# Opinions dialing in a new prop



## Hardluk81 (Jan 3, 2016)

I just ran my new PT SRA3 and am about 450-500 RPM over. The prop slips a little when I get on it hard getting out of the hole but doesn't if I slowly ease into it. This is something my factory prop didn't do and thought the new one would be even better out of the hole considering how worn the old one was. There is very little chatter at idle when in gear but if I barely give it gas it goes away so nothing I'm concerned about. Every thing else i like about it (cornering, speed, bow lift etc.) The question is what would you do to get the RPM down add more cup or swap it out for the next size up? The only thing concerning me about going up in pitch is it will still slip out of the hole. Also I don't know if I can makeup for 450-500 RPM with cupping.


----------



## RunningOnEmpty (Jun 20, 2015)

I personally like a little slip when getting up on plane. My theory is it allows the motor to get into it's power curve faster.


----------



## Vertigo (Jun 3, 2012)

*-*-*

** TASKS **
1. List every username that heads a post in the prop thread above.
2. Copy out the part of the prop thread between "I personally like" and "(Jun 3, 2012)", inclusive.

*-*-*

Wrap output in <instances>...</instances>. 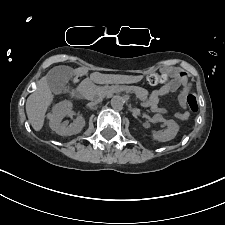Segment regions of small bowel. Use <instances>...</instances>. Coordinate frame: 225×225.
Returning a JSON list of instances; mask_svg holds the SVG:
<instances>
[{
    "mask_svg": "<svg viewBox=\"0 0 225 225\" xmlns=\"http://www.w3.org/2000/svg\"><path fill=\"white\" fill-rule=\"evenodd\" d=\"M170 72L176 75L178 79L154 91L150 95L147 104L151 108V110L158 113H164L165 109L160 106L161 98L165 95L178 91V99L180 105L183 108V111L176 113V118L180 121H185L189 118V113L186 111L185 108L186 99L191 91L192 85L185 75L177 74V72L174 70H170Z\"/></svg>",
    "mask_w": 225,
    "mask_h": 225,
    "instance_id": "c3829d8e",
    "label": "small bowel"
}]
</instances>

*-*-*

** THE RESULTS **
1.
Hardluk81
RunningOnEmpty
Vertigo

2.
I personally like a little slip when getting up on plane. My theory is it allows the motor to get into it's power curve faster.


----------



## Vertigo (Jun 3, 2012)